_Problem description_
Please set down only the lines below starting with the line with "table lamp: present" and going on through the line with "bowl: present [212,184,268,226]", verbatim and without pictures.

_Records_
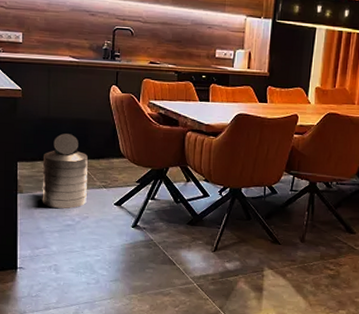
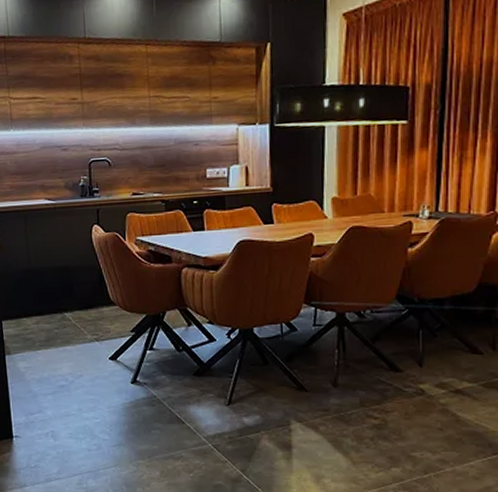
trash can: present [42,133,89,209] -> none [28,284,79,369]

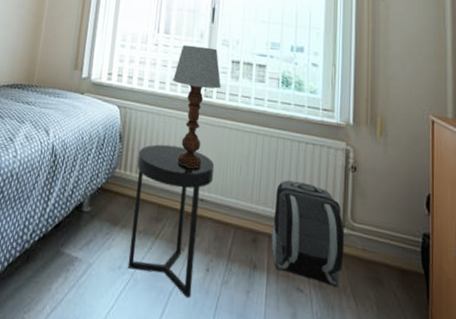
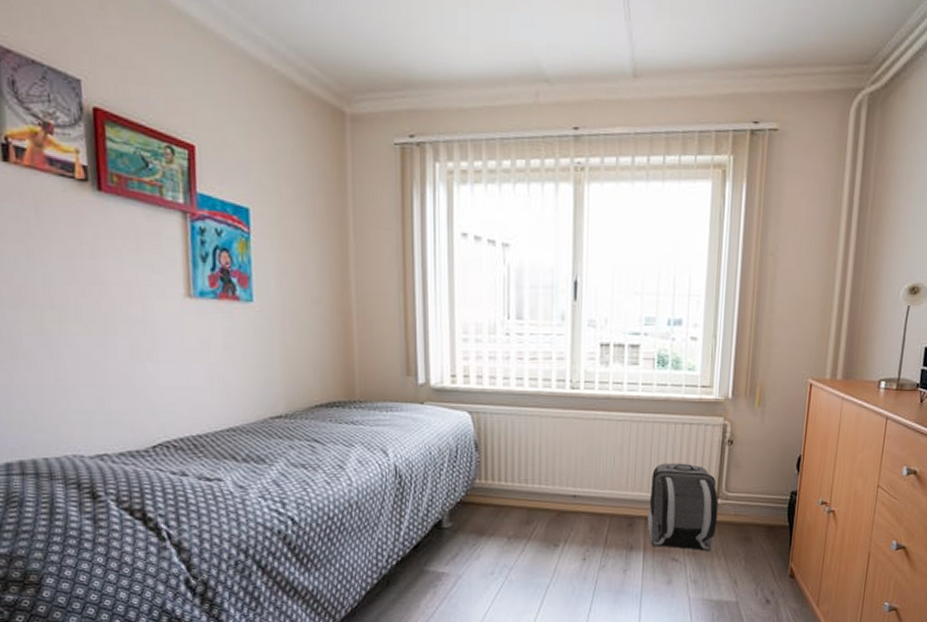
side table: present [127,144,215,298] -> none [499,446,586,586]
table lamp: present [173,44,221,168] -> none [532,330,589,465]

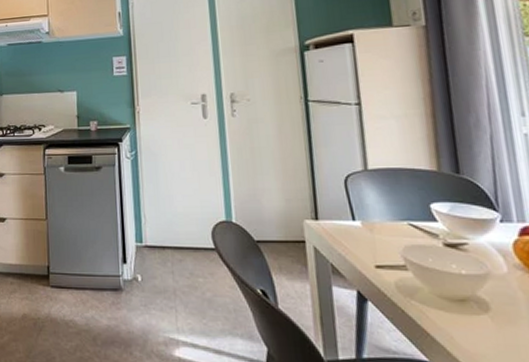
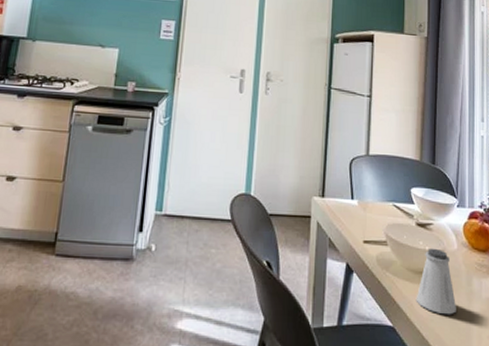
saltshaker: none [456,271,518,351] -> present [416,248,456,315]

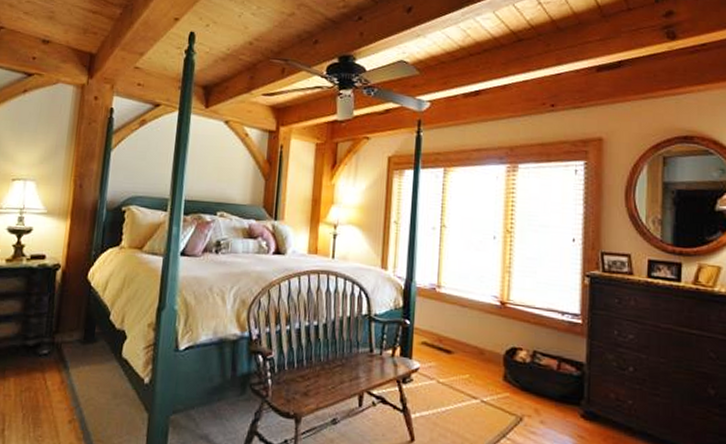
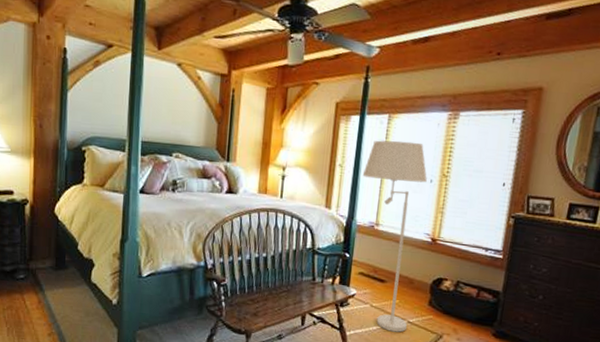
floor lamp: none [419,195,490,414] -> present [362,140,427,333]

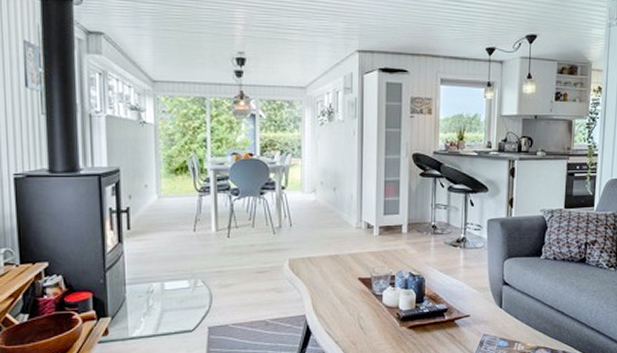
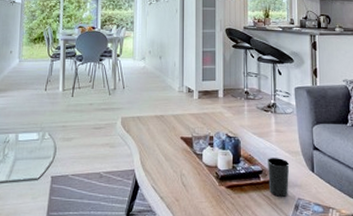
cup: none [452,295,477,334] -> present [267,158,290,197]

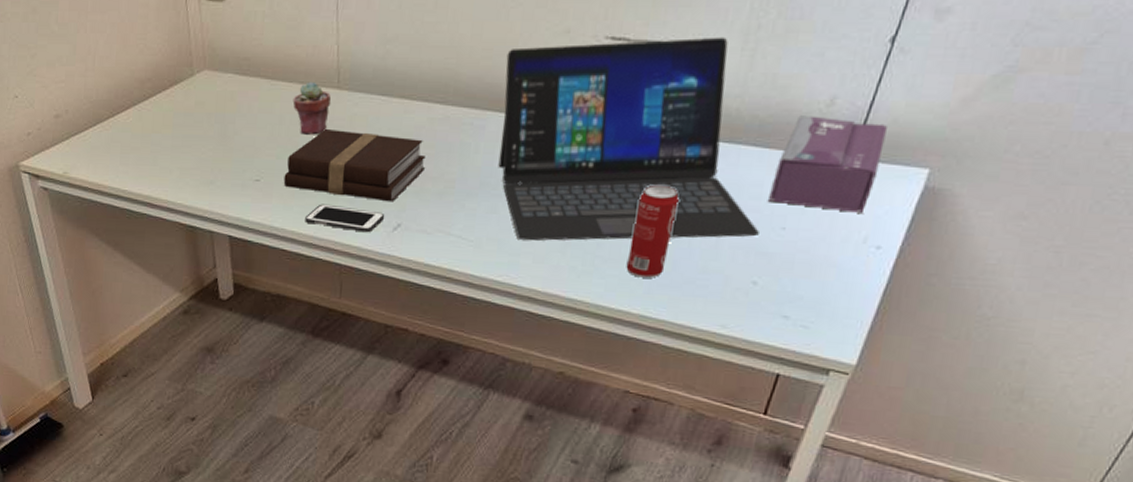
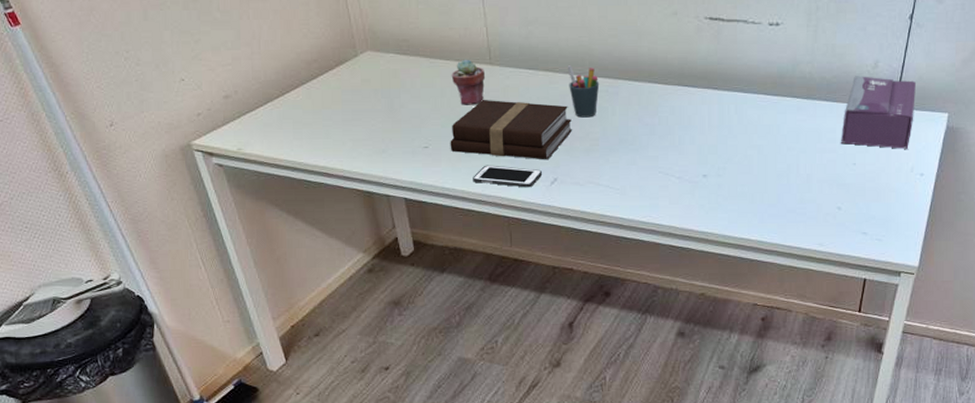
pen holder: none [426,92,464,155] -> present [567,65,600,118]
laptop: present [498,37,759,241] -> none [629,16,837,186]
beverage can: present [626,184,679,278] -> none [743,134,776,210]

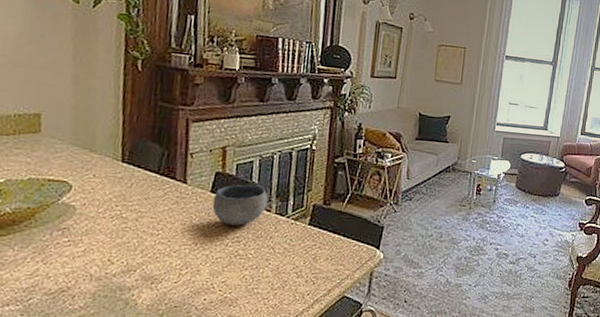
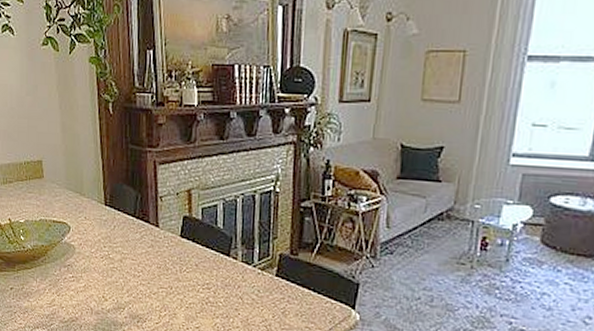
bowl: present [212,184,268,226] -> none [182,229,234,273]

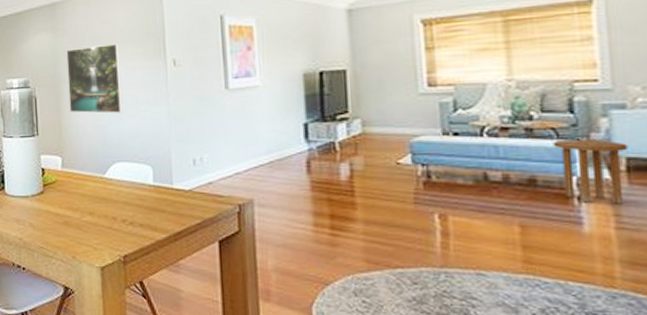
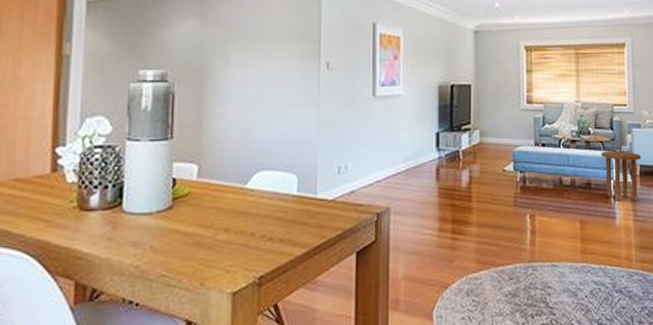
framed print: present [66,43,123,114] -> none [213,39,274,116]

_Task response_
table lamp: present [173,44,221,168] -> none [532,330,589,465]

saltshaker: none [456,271,518,351] -> present [416,248,456,315]

floor lamp: none [419,195,490,414] -> present [362,140,427,333]

cup: none [452,295,477,334] -> present [267,158,290,197]

pen holder: none [426,92,464,155] -> present [567,65,600,118]
laptop: present [498,37,759,241] -> none [629,16,837,186]
beverage can: present [626,184,679,278] -> none [743,134,776,210]

bowl: present [212,184,268,226] -> none [182,229,234,273]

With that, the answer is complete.